Activity: Reproduce every record below exactly as written, but leave out any pictures.

Information provided:
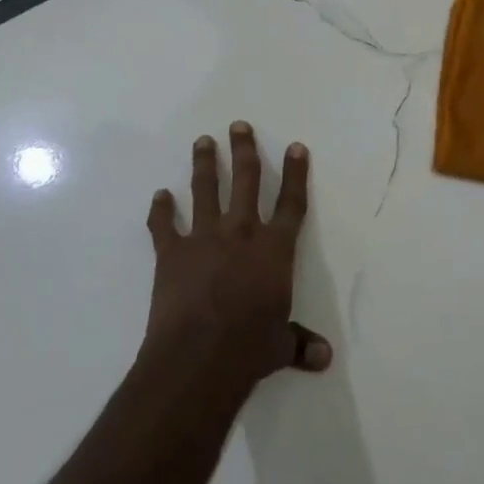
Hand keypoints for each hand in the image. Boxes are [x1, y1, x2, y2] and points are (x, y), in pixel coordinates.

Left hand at [143, 122, 331, 392]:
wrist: (198, 357)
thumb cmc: (249, 349)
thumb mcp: (280, 346)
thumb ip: (300, 344)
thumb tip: (325, 358)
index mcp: (274, 250)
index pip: (291, 204)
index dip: (295, 174)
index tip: (295, 146)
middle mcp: (242, 233)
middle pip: (246, 180)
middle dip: (245, 150)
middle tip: (239, 125)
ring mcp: (205, 238)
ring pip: (206, 190)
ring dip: (205, 164)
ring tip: (203, 141)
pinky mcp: (172, 253)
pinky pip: (164, 225)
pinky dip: (160, 211)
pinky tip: (159, 196)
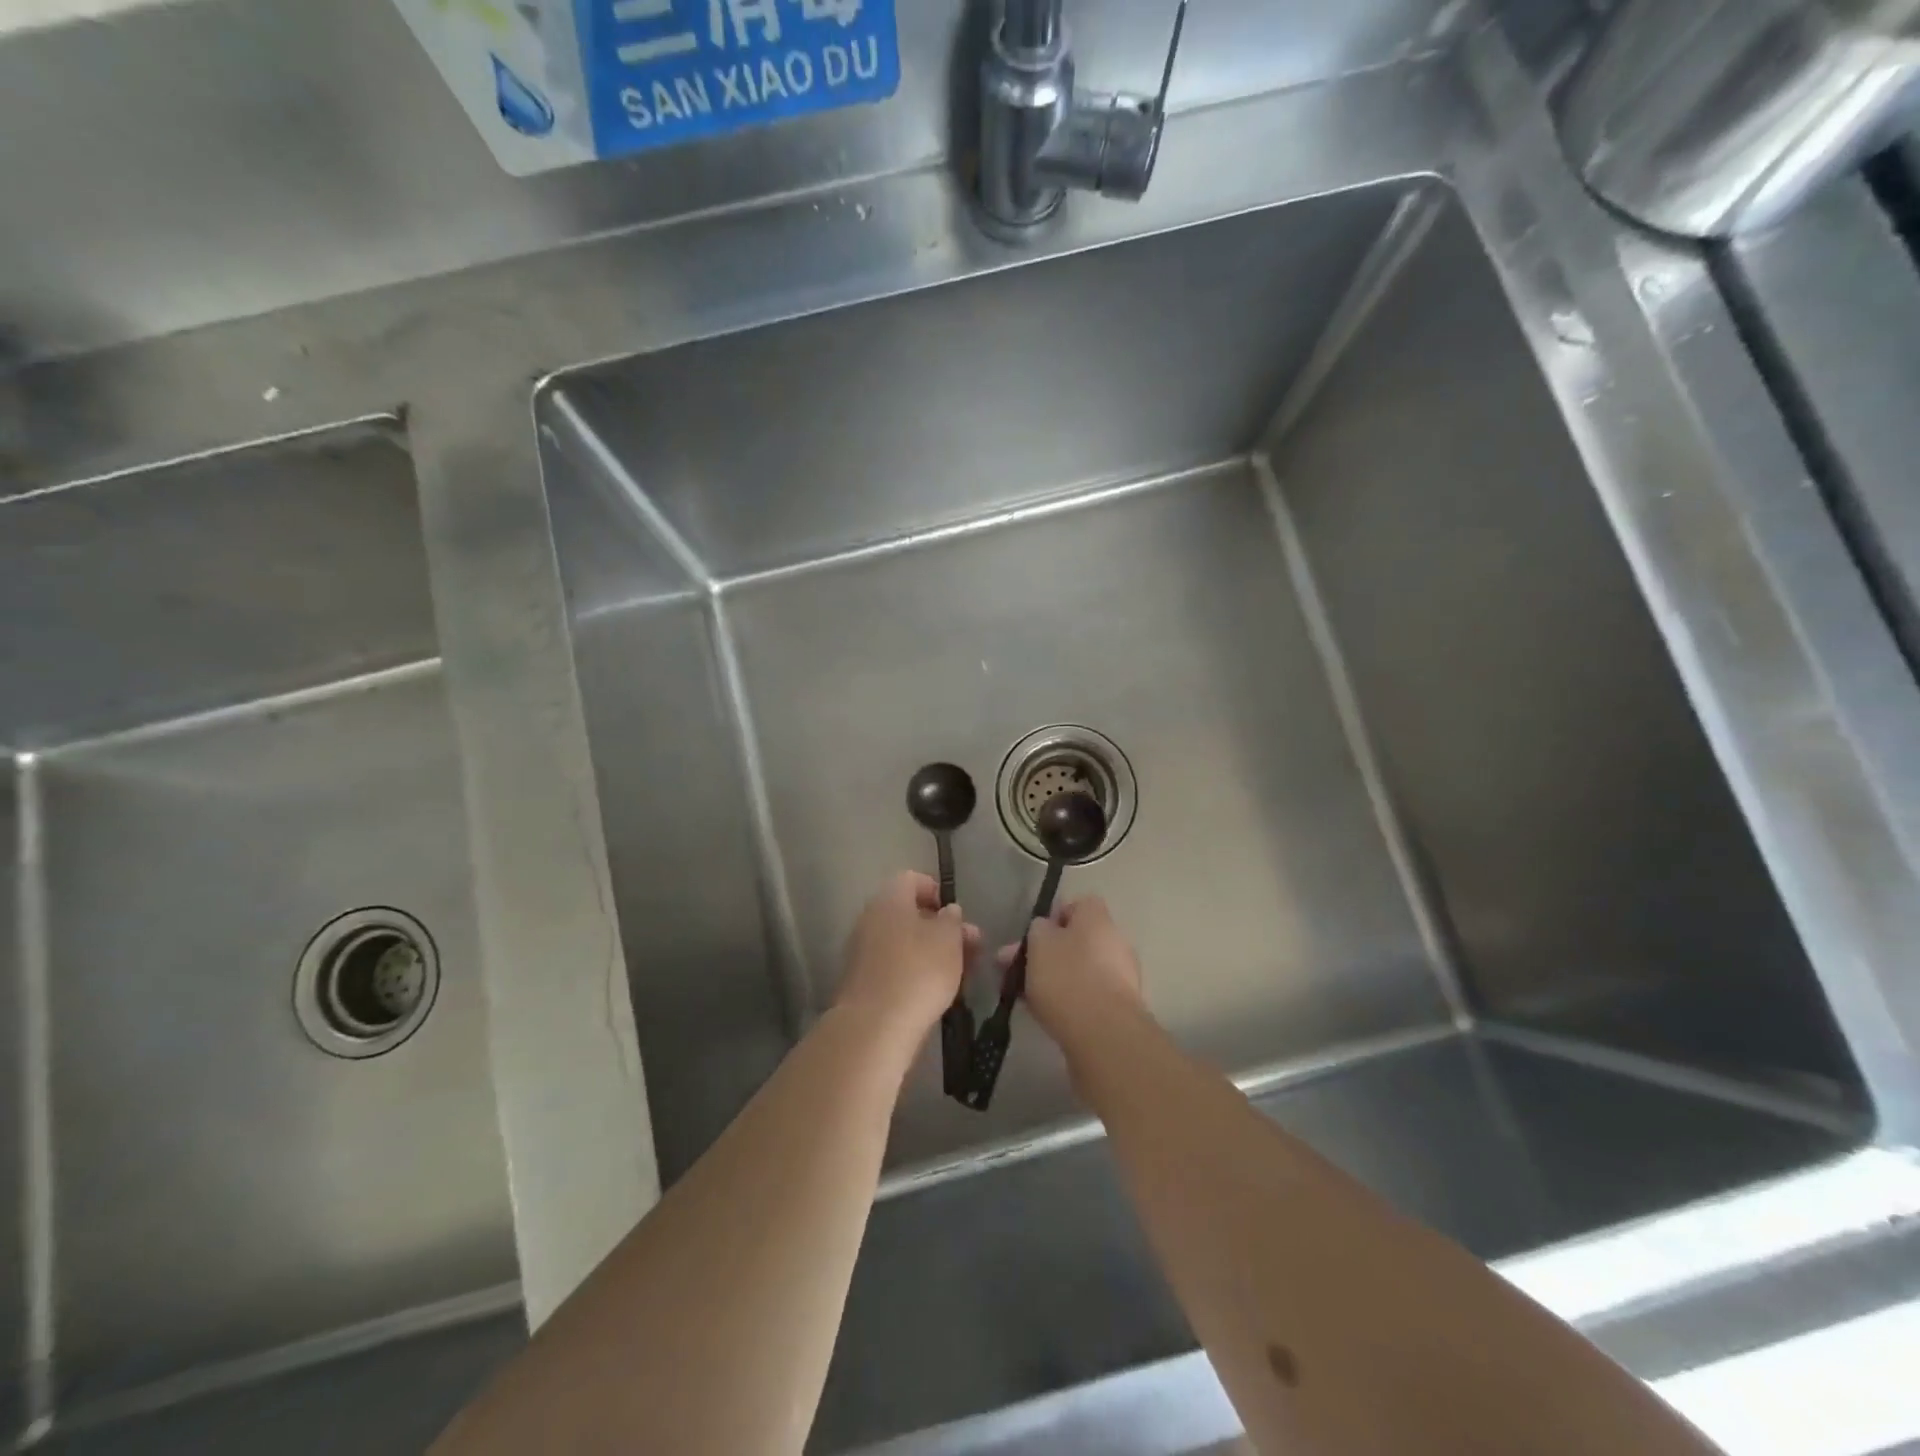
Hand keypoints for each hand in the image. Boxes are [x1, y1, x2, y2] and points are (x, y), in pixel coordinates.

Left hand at [835, 872, 979, 1052]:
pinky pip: (892, 965)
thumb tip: (948, 912)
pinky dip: (913, 971)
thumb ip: (952, 921)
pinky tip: (934, 990)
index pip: (912, 879)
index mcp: (890, 898)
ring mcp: (861, 950)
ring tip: (959, 973)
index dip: (936, 891)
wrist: (875, 1026)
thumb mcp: (949, 940)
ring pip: (902, 941)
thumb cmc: (919, 971)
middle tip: (968, 948)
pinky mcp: (861, 980)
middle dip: (940, 928)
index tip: (957, 915)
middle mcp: (870, 918)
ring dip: (930, 952)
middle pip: (908, 913)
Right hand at [998, 896, 1146, 1057]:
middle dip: (1047, 953)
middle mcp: (1115, 941)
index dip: (1054, 918)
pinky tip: (1046, 1014)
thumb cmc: (1067, 977)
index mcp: (1098, 918)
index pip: (1078, 905)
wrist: (1103, 1033)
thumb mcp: (1038, 943)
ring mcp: (1122, 976)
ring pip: (1080, 969)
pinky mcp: (1120, 1008)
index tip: (1033, 937)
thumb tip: (1043, 929)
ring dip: (1056, 978)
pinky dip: (1069, 1000)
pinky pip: (1088, 995)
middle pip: (1077, 940)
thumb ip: (1037, 930)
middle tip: (1017, 971)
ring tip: (1025, 996)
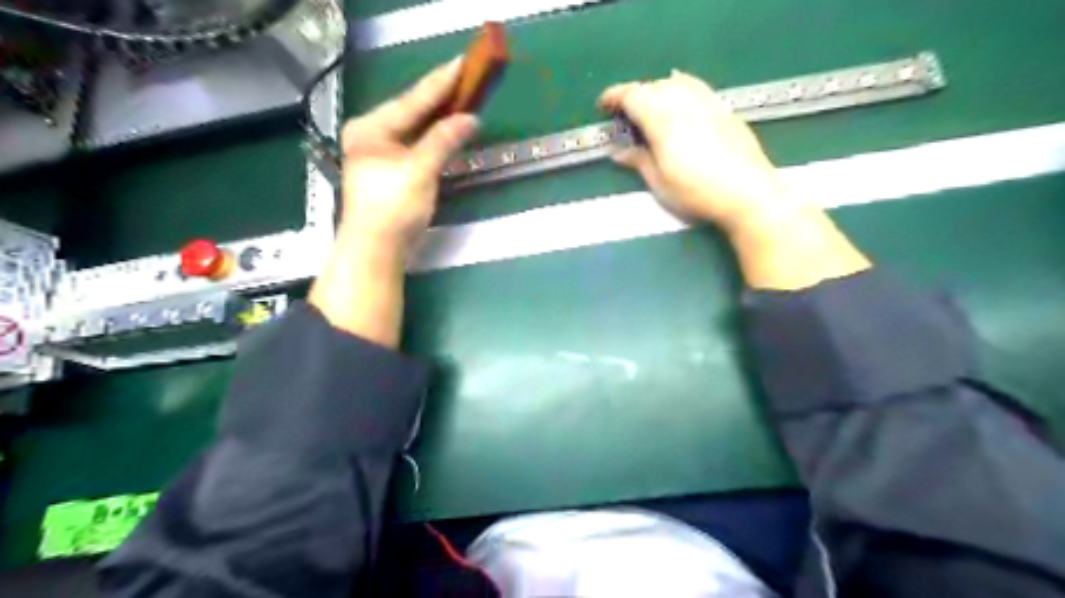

Task response:
Hand keypoints for each hand in the image. Boxes are [x1, y1, x2, y2] and points are (x, y), in pixel coordinates.

Left hand at [143, 122, 331, 392]:
wrist: (198, 357)
thumb cmc: (249, 349)
thumb mcp: (280, 346)
thumb ip: (300, 344)
thumb tip: (325, 358)
index mcp: (274, 250)
index pip: (291, 204)
index dip: (295, 174)
index tip: (295, 146)
middle mcp: (242, 233)
middle pip: (246, 180)
middle dip: (245, 150)
middle tip: (239, 125)
ring mcp: (205, 238)
ring pip: (206, 190)
ring dip: (205, 164)
ring tip: (203, 141)
pinky mcp: (172, 253)
pinky pip: (164, 225)
pinky dip: (160, 211)
pinky tip: (159, 196)
Hand keypoints for each hand in the image. Boxes are [x1, y1, x2, y2] and points are (x, y), in pixel coordinates.

Left hand at [835, 872, 979, 1052]:
pinky pip: (892, 965)
thumb tip: (948, 912)
pinky dip: (913, 971)
thumb ip: (952, 921)
pinky tip: (934, 990)
index pip: (912, 879)
index mcp: (890, 898)
ring mcp: (861, 950)
ring tip: (959, 973)
index dip: (936, 891)
wrist: (875, 1026)
thumb mcp: (949, 940)
ring pip: (902, 941)
thumb cmc: (919, 971)
middle tip: (968, 948)
pinky mcp: (861, 980)
middle dip: (940, 928)
index tip: (957, 915)
middle mcp: (870, 918)
ring dip: (930, 952)
middle pip: (908, 913)
Right hand at [998, 896, 1146, 1057]:
middle dip: (1047, 953)
middle mcp: (1115, 941)
index dip: (1054, 918)
pinky tip: (1046, 1014)
thumb cmc: (1067, 977)
index mcp: (1098, 918)
index pip: (1078, 905)
wrist: (1103, 1033)
thumb mcp: (1038, 943)
ring mcp: (1122, 976)
ring pip: (1080, 969)
pinky mcp: (1120, 1008)
index tip: (1033, 937)
thumb tip: (1043, 929)
ring dip: (1056, 978)
pinky dip: (1069, 1000)
pinky pip: (1088, 995)
middle pip: (1077, 940)
thumb ip: (1037, 930)
middle tip: (1017, 971)
ring tip: (1025, 996)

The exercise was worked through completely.